任务要求: 请列出提供的文本中“高可用设计:”下的全部条目,每项写明组件及其对应做法。

提供文本:

+++

EKS 集群创建和配置

集群架构规划

设计原则

生产级 EKS 集群架构:

架构要点:
├─ 多可用区部署(至少 3 个 AZ)
├─ 私有子网运行工作节点
├─ 公有子网部署 NAT Gateway 和负载均衡器
├─ VPC Endpoints 优化成本
├─ 合理的 IP 地址规划
└─ 安全的网络隔离

高可用设计:
├─ 控制平面:AWS 自动多 AZ
├─ 工作节点:跨 3 个 AZ 均匀分布
├─ NAT Gateway:每个 AZ 独立部署
├─ 负载均衡器:多 AZ 分布
└─ 数据持久化:EBS 多 AZ 复制

VPC 和子网规划

推荐的 VPC 设计:

VPC CIDR:10.0.0.0/16

公有子网(用于 NAT Gateway、ALB/NLB):
├─ us-east-1a:10.0.1.0/24  (251 个可用 IP)
├─ us-east-1b:10.0.2.0/24  (251 个可用 IP)
└─ us-east-1c:10.0.3.0/24  (251 个可用 IP)

私有子网(用于 EKS 节点和 Pod):
├─ us-east-1a:10.0.11.0/24 (251 个可用 IP)
├─ us-east-1b:10.0.12.0/24 (251 个可用 IP)
└─ us-east-1c:10.0.13.0/24 (251 个可用 IP)

为什么使用 /24 子网:
├─ 每个子网 251 个可用 IP(AWS 保留 5 个)
├─ t3.large 最多 35 个 Pod
├─ 假设每个 AZ 5 个节点:5 × 35 = 175 个 IP
├─ 加上节点自身 IP:175 + 5 = 180 个 IP
├─ /24 子网足够使用,还有 30% 余量
└─ 可根据实际需求调整为 /23 或 /22

实战:创建 VPC 和子网

创建 VPC 网络

#!/bin/bash
# create-eks-vpc.sh

set -e

REGION="us-east-1"
VPC_CIDR="10.0.0.0/16"
CLUSTER_NAME="production-eks-cluster"

echo "================================================"
echo "创建 EKS VPC 和子网"
echo "================================================"

# 1. 创建 VPC
echo "1. 创建 VPC..."

+++

可用数据:

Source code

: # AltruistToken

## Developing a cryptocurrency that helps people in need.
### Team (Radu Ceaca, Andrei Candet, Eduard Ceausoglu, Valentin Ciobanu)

+++

书面回答:
- 控制平面:AWS 自动多 AZ
- 工作节点:跨 3 个 AZ 均匀分布
- NAT Gateway:每个 AZ 独立部署
- 负载均衡器:多 AZ 分布
- 数据持久化:EBS 多 AZ 复制